Stored records
____

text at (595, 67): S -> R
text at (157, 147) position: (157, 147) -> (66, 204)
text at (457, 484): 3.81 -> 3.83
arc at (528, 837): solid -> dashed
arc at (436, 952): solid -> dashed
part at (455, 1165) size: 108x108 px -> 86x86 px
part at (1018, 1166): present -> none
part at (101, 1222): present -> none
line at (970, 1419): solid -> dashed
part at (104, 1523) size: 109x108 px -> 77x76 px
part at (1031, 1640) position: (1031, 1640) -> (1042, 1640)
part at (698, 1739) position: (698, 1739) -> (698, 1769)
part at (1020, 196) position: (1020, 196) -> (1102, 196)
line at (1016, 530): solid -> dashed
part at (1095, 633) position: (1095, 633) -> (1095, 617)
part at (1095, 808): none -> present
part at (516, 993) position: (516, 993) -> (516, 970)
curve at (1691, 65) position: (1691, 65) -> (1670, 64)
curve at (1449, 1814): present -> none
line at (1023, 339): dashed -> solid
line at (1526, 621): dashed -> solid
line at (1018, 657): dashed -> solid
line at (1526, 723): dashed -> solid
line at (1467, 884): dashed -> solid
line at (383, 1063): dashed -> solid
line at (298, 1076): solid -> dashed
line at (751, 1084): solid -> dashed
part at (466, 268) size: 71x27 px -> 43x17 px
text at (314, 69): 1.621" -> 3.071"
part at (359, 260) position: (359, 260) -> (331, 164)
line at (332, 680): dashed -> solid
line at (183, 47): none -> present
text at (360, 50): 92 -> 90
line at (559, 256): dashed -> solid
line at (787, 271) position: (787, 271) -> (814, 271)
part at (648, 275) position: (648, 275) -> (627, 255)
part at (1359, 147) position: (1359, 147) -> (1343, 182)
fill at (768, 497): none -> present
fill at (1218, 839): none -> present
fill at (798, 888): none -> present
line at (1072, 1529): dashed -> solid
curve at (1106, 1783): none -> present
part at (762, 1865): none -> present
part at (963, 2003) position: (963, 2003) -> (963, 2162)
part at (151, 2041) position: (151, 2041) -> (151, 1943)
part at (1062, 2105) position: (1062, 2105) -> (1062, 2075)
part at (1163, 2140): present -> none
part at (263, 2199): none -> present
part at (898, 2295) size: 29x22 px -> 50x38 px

____

__What is asked__: Copy every line of these entries word for word.

__The result__:
text at (595, 67): S -> R
text at (157, 147) position: (157, 147) -> (66, 204)
text at (457, 484): 3.81 -> 3.83
arc at (528, 837): solid -> dashed
arc at (436, 952): solid -> dashed
part at (455, 1165) size: 108x108 px -> 86x86 px
part at (1018, 1166): present -> none
part at (101, 1222): present -> none
line at (970, 1419): solid -> dashed
part at (104, 1523) size: 109x108 px -> 77x76 px
part at (1031, 1640) position: (1031, 1640) -> (1042, 1640)
part at (698, 1739) position: (698, 1739) -> (698, 1769)
part at (1020, 196) position: (1020, 196) -> (1102, 196)
line at (1016, 530): solid -> dashed
part at (1095, 633) position: (1095, 633) -> (1095, 617)
part at (1095, 808): none -> present
part at (516, 993) position: (516, 993) -> (516, 970)
curve at (1691, 65) position: (1691, 65) -> (1670, 64)
curve at (1449, 1814): present -> none
line at (1023, 339): dashed -> solid
line at (1526, 621): dashed -> solid
line at (1018, 657): dashed -> solid
line at (1526, 723): dashed -> solid
line at (1467, 884): dashed -> solid
line at (383, 1063): dashed -> solid
line at (298, 1076): solid -> dashed
line at (751, 1084): solid -> dashed
part at (466, 268) size: 71x27 px -> 43x17 px
text at (314, 69): 1.621" -> 3.071"
part at (359, 260) position: (359, 260) -> (331, 164)
line at (332, 680): dashed -> solid
line at (183, 47): none -> present
text at (360, 50): 92 -> 90
line at (559, 256): dashed -> solid
line at (787, 271) position: (787, 271) -> (814, 271)
part at (648, 275) position: (648, 275) -> (627, 255)
part at (1359, 147) position: (1359, 147) -> (1343, 182)
fill at (768, 497): none -> present
fill at (1218, 839): none -> present
fill at (798, 888): none -> present
line at (1072, 1529): dashed -> solid
curve at (1106, 1783): none -> present
part at (762, 1865): none -> present
part at (963, 2003) position: (963, 2003) -> (963, 2162)
part at (151, 2041) position: (151, 2041) -> (151, 1943)
part at (1062, 2105) position: (1062, 2105) -> (1062, 2075)
part at (1163, 2140): present -> none
part at (263, 2199): none -> present
part at (898, 2295) size: 29x22 px -> 50x38 px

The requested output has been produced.